In response to the pandemic, all states this spring enacted policies intended to “flatten the curve” and prevent the spread of COVID-19. Some states enforced strict lockdowns, while others remained relatively open and imposed few restrictions on residents. The researchers examined the relationship between COVID-19 restrictions and deaths. Unlike other studies, they considered the possibility that restrictions imposed early in the pandemic could have long-lasting impacts that might not become evident until several months later.
The researchers measured the “openness” of states using an index developed by WalletHub, which scored states based on a range of restrictions, such as requirements to wear masks in public, reopening of restaurants and bars, and guidance for assisted living facilities. WalletHub re-scored states nine times between May 5 and Oct. 5 as their restrictions changed. Daily deaths per million (DDPM) by state between March 1 and Nov. 1 were calculated using data from the Johns Hopkins Coronavirus Resource Center and the U.S. Census Bureau.
The researchers graphed correlations between the openness indices for the 50 states and DDPM on every day from March to Nov. 1. For example, the correlation between the openness of states on June 9 and their reported deaths per capita on Oct. 29 was 0.69, the highest value in the sample.
During the initial phases of the pandemic, the researchers found a strong negative correlation between DDPM and openness. The higher a state’s DDPM in March and April, the more likely the state was to adopt strict restrictions by May 5.

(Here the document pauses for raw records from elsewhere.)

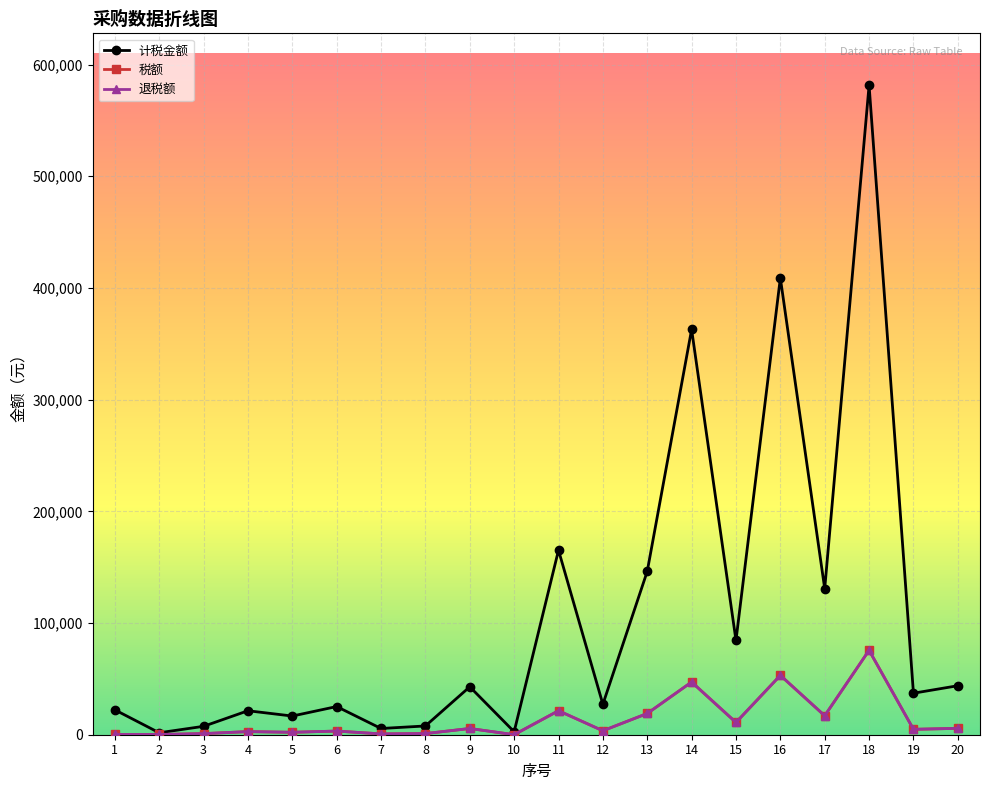

Is this an area chart (filled region under the line)?

No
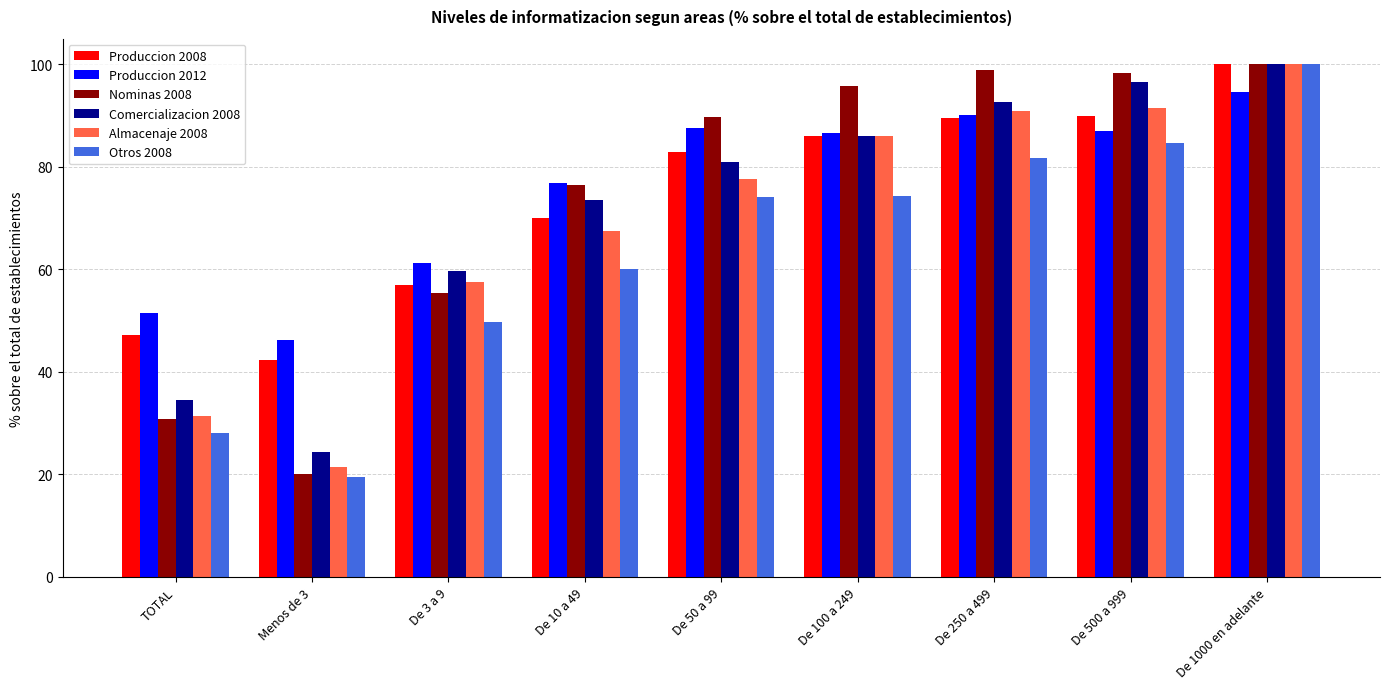

At which category is the sum across all series the highest?

De 1000 en adelante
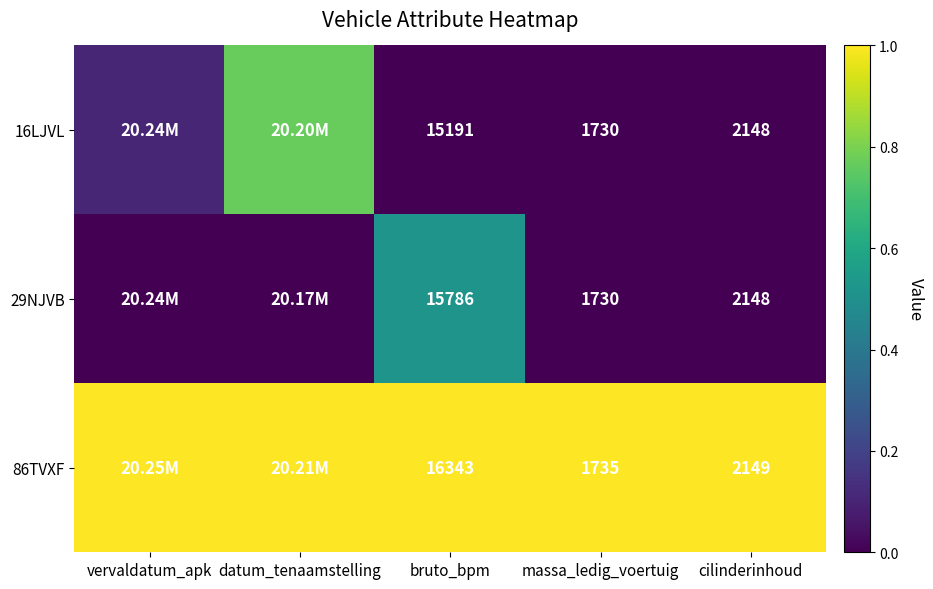

What is the average value of the 86TVXF series?

1.0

In the second half of May, the correlation between DDPM and openness began to flip. By October, the researchers found a strong positive correlation between DDPM and openness. In fact, since July, the correlation between DDPM and openness has not only remained positive but also strengthened, the researchers said.
“A surprising finding was that the May 5 state openness levels remained the most strongly correlated scoring period with DDPM more than five months later,” Matt Saletta said. “As of Nov. 1, the dominance of the May 5 openness level was fading. However, it wasn’t yet clear which, if any, of the periods would emerge with the strongest correlation.”

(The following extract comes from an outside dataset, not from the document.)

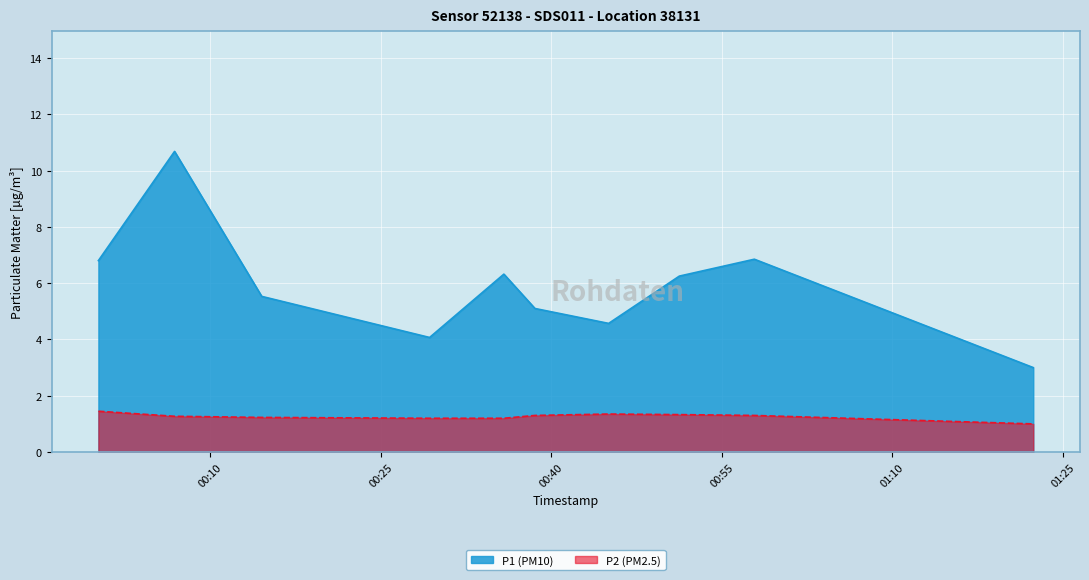

Reading left to right, extract all data points from this chart.

P1: 6.8	10.7	5.5	4.1	6.3	5.1	4.6	6.2	6.8	3.0
P2: 1.4	1.3	1.2	1.2	1.2	1.3	1.4	1.3	1.3	1.0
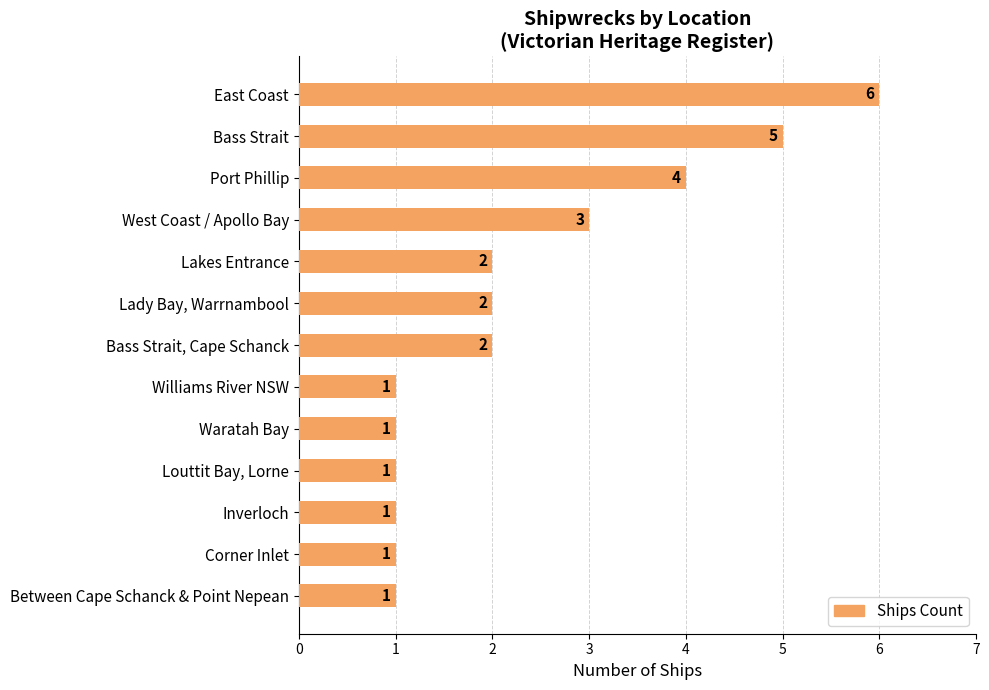

Between Corner Inlet and Bass Strait, Cape Schanck, which is larger?

Bass Strait, Cape Schanck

The researchers found that the correlation between openness and daily deaths is strongest for restrictions in place on May 5. That is, the correlation between state openness and deaths was generally the most negative through early July, then generally became the most positive through the end of the study period.
“This distinction highlights the importance of initial conditions: Early lockdowns are most closely associated with reduced death rates later in the pandemic,” said Ho, who is also director of the Baker Institute’s Center for Health and Biosciences and a professor at Baylor College of Medicine.
“Although the correlation between state openness levels and death rates is evident, it wasn’t possible to establish a direct causal relationship,” Mike Saletta said. “It is possible that other factors drive the relationship. Hypothetically, residents in states that were highly impacted by COVID-19 early in the pandemic may have adopted and continued to practice a greater level of caution as compared to residents of less impacted states.”